Each line that contains the string "oxygen" counts once; report how many such lines appear in the data, as a number only.

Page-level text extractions
-.-.-
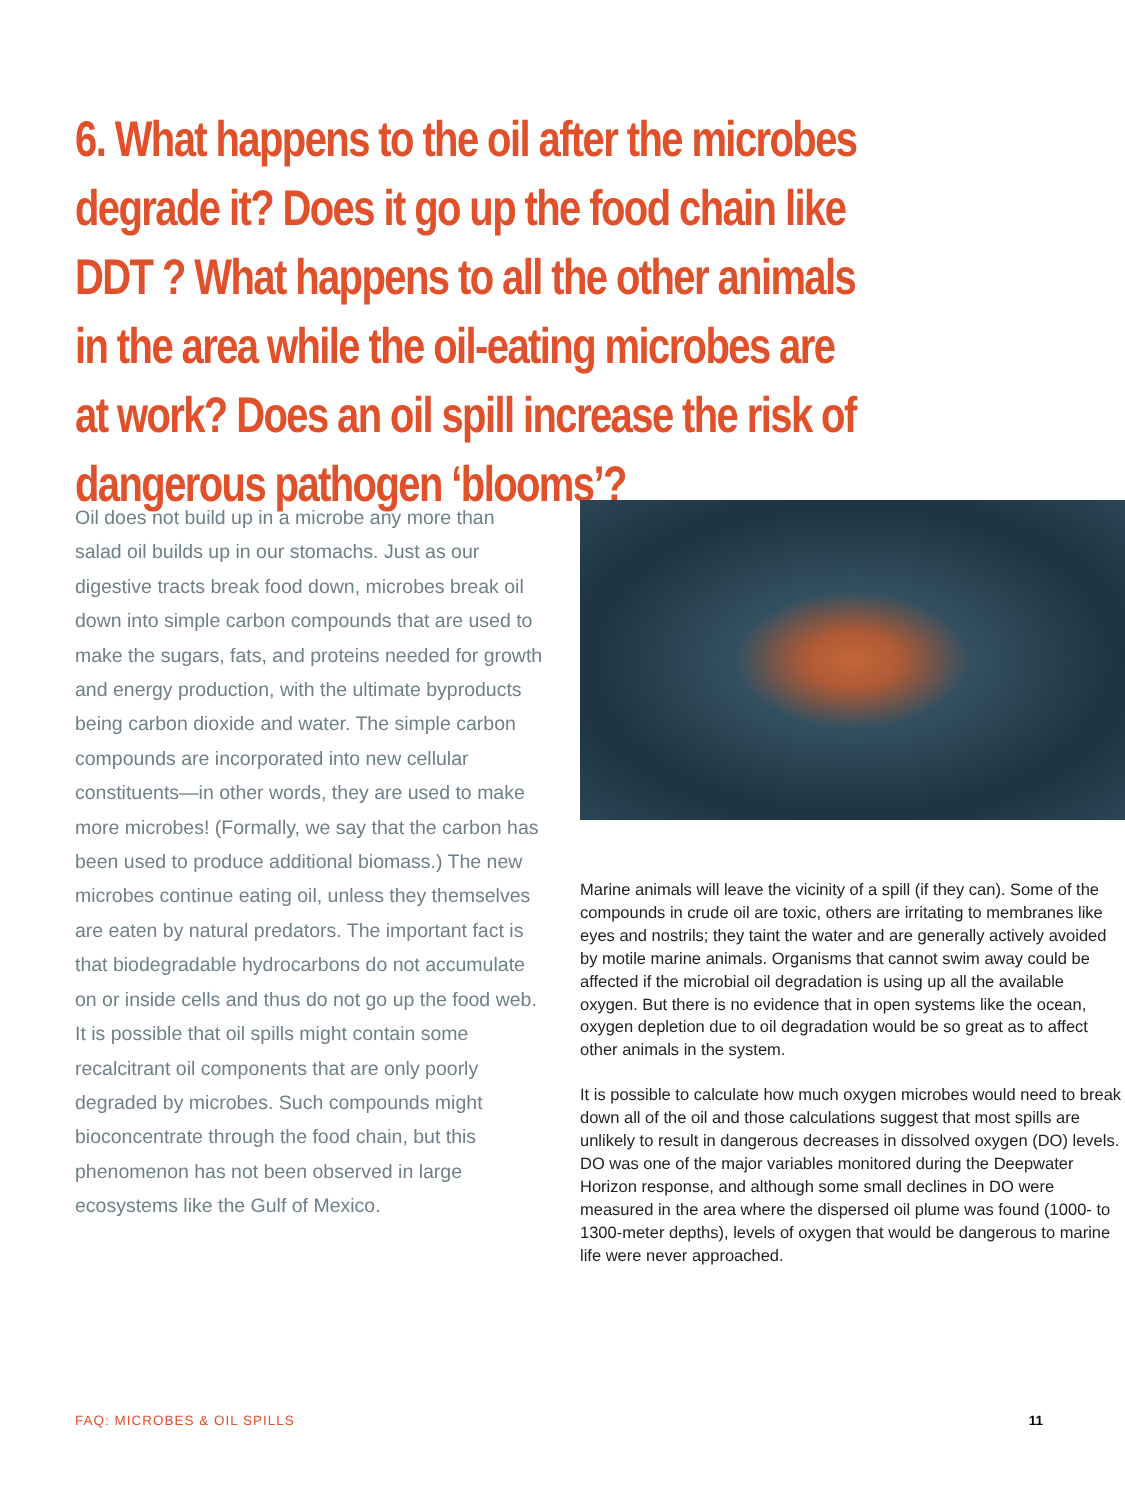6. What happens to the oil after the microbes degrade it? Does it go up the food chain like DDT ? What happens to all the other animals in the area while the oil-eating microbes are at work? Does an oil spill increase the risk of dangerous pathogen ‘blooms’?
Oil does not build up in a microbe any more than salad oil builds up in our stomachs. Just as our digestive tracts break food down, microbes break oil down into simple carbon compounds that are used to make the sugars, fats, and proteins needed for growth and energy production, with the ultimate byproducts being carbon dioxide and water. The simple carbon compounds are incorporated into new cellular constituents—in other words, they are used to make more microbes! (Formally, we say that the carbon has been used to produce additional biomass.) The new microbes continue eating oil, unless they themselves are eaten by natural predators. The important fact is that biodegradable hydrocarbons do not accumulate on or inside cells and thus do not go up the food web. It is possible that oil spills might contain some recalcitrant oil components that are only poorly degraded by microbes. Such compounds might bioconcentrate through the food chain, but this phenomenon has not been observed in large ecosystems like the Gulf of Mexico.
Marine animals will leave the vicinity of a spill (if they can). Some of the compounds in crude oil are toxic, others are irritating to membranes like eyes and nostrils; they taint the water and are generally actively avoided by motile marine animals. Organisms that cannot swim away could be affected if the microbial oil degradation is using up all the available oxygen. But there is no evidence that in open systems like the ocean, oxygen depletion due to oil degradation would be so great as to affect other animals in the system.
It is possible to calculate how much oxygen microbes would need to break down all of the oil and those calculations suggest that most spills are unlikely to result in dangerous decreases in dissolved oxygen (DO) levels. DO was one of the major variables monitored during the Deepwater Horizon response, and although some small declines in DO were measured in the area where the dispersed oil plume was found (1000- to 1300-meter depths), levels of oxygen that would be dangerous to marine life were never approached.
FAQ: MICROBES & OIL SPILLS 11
-.-.-
Finished exercise:
2